(Beginning of DATA TO PROCESS)

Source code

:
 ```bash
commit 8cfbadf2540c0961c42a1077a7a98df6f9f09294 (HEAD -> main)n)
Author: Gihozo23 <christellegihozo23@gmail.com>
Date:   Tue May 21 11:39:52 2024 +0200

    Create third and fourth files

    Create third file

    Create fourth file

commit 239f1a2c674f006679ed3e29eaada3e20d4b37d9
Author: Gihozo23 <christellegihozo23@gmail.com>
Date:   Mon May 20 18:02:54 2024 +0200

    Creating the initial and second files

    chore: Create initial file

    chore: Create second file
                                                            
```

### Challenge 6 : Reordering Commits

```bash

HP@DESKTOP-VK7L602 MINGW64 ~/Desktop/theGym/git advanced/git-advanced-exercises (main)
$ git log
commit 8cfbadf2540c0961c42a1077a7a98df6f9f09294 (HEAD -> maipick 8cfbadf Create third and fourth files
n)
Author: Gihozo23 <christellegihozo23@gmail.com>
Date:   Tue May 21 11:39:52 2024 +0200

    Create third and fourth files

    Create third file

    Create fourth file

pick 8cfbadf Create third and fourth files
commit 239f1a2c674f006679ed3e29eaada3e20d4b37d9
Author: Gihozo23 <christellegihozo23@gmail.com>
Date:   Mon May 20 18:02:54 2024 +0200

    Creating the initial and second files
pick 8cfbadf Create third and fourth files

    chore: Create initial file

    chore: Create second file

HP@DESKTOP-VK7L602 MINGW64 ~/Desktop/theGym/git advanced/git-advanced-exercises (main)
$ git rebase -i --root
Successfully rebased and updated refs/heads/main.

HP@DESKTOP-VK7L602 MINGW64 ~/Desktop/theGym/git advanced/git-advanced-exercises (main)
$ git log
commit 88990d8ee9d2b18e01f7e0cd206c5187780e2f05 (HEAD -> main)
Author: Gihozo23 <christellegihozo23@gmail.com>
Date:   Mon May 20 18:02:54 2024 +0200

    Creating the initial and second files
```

(End of DATA TO PROCESS)
(Beginning of DATA TO PROCESS)

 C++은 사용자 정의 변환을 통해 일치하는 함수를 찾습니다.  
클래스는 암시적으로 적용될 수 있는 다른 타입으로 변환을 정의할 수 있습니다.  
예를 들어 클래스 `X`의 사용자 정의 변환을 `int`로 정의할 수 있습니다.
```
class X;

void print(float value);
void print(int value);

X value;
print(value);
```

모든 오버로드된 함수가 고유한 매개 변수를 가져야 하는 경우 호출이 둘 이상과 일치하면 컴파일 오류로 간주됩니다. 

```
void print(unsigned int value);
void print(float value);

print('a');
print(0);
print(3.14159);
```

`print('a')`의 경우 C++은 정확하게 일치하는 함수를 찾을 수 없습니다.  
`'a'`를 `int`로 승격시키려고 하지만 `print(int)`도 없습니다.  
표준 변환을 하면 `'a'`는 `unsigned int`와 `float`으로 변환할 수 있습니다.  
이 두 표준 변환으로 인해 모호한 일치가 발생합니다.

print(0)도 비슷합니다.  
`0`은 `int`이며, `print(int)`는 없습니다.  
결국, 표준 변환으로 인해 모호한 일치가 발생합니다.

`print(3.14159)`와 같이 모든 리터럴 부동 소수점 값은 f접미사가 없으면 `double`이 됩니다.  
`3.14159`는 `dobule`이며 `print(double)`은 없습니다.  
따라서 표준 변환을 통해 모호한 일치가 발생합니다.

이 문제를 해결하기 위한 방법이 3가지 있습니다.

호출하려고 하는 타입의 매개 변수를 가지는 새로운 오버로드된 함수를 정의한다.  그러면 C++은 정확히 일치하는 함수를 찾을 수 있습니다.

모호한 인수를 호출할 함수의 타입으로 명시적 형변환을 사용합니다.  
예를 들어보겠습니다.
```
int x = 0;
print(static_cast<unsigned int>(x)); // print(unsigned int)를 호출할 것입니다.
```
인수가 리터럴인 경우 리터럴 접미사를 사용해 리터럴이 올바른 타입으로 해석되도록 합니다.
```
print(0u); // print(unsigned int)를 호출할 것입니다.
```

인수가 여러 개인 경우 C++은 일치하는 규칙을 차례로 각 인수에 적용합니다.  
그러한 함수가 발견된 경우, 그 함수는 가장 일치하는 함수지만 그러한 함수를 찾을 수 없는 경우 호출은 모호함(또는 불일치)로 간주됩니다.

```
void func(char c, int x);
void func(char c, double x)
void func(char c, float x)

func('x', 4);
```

(End of DATA TO PROCESS)

Copy out each line of the data that holds the string "발생합니다".

FINAL ANSWER:
이 두 표준 변환으로 인해 모호한 일치가 발생합니다.
결국, 표준 변환으로 인해 모호한 일치가 발생합니다.
따라서 표준 변환을 통해 모호한 일치가 발생합니다.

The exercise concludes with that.